He sat down amid thunders of applause; and leaning back in his chair, he looked straight and full at Guthrie Carey. Guthrie Carey, erect, calm as a stone image, returned the look steadily. There was absolutely no expression in his eyes.
CHAPTER VIII.
Carey junior joined the Christmas party after breakfast, and was handed round. Mary introduced him. He was spick-and-span, with shining cheeks and a damp and glossy top-knot, and his blue eyes stared at the strange crowd stolidly for several minutes before he suddenly crumpled up his face and uttered a howl of terror.
“What is it?” queried Dalzell, with raised brows, pretending that he had never seen such a thing before.
“It’s a baby,” Frances explained, dancing round it. “Baby! Baby!”— shaking the new rattle that was one of its Christmas gifts—“look at me, baby! It is Mr Carey’s baby. Oh, come and speak to him, Mr Carey! He is frightened of so many strangers.”
The stalwart father in the background glowered upon the son disgracing him. Red as beetroot, embarrassed and annoyed, he strode forward. The yelling infant cast one glance at him, and yelled louder than before. “I shouldn’t have let him come,” the sailor growled.
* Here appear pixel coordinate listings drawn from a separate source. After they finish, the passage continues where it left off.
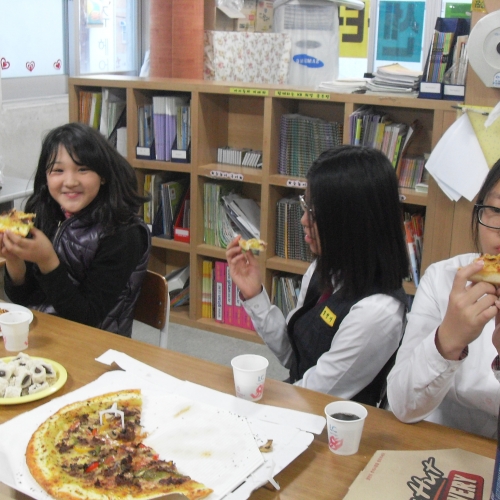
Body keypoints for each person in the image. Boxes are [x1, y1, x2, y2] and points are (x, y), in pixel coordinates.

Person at [226, 145, 410, 405]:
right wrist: (254, 294)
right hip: (301, 399)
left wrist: (255, 403)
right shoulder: (326, 269)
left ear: (350, 221)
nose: (303, 219)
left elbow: (315, 395)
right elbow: (294, 357)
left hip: (334, 426)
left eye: (314, 211)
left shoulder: (377, 313)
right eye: (306, 206)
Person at [0, 122, 151, 338]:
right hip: (47, 332)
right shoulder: (47, 213)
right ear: (46, 176)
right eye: (58, 170)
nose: (70, 181)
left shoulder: (123, 233)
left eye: (83, 169)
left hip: (96, 344)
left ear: (103, 175)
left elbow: (87, 318)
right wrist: (14, 259)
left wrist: (47, 260)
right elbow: (25, 298)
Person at [387, 159, 500, 438]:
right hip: (440, 445)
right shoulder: (443, 278)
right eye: (497, 210)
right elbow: (402, 405)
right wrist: (447, 340)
He had got up from the wrong side of the bed that morning, and was in the mood to regret everything, even that he had been born. “I don’t know what possessed me to let you be bothered with the brat. I’ll ring for his nurse.”
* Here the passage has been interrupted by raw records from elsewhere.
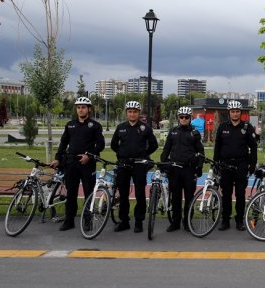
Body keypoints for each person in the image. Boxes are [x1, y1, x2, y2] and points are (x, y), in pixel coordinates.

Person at [51, 96, 105, 231]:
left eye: (83, 107)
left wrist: (89, 155)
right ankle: (69, 221)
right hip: (71, 163)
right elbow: (63, 143)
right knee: (71, 193)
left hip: (88, 164)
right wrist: (58, 158)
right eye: (78, 107)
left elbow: (101, 144)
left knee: (88, 193)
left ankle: (87, 222)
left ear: (89, 109)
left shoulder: (95, 126)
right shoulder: (70, 125)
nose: (81, 110)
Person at [110, 101, 158, 233]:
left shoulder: (145, 128)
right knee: (123, 194)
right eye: (130, 111)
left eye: (135, 111)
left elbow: (154, 145)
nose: (132, 114)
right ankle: (124, 221)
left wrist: (143, 154)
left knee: (139, 193)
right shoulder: (120, 127)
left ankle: (139, 221)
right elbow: (114, 144)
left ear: (139, 113)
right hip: (123, 164)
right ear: (126, 113)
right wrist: (121, 153)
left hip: (139, 165)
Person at [213, 100, 258, 231]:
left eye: (237, 111)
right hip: (225, 165)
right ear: (229, 113)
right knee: (226, 194)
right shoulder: (222, 127)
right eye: (233, 111)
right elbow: (217, 146)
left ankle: (239, 220)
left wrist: (252, 164)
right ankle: (225, 220)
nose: (235, 114)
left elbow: (253, 146)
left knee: (240, 194)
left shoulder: (247, 127)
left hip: (241, 165)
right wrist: (216, 162)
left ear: (241, 113)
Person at [160, 106, 204, 232]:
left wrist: (199, 168)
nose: (184, 119)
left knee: (189, 197)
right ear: (178, 118)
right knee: (176, 198)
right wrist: (163, 164)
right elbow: (166, 150)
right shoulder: (173, 131)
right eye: (181, 117)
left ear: (190, 118)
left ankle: (187, 222)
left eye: (186, 117)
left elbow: (200, 152)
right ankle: (175, 222)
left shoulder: (195, 133)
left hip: (189, 170)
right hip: (175, 170)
This was unanimously objected to. The ladies gathered round, with honeyed words and tinkling baubles to pacify the little guest. Deborah snatched him from her sister’s arms, and ran with him into the garden, where she tossed him, still writhing and wailing, up and down, and dipped his face into flowers, and played other pranks calculated to enchant the average baby. This baby turned on her for her pains, and having slapped her cheeks, grabbed her beautiful hair and tore it down about her ears. The next instant he felt the weight of the hand from which his own had derived its strength.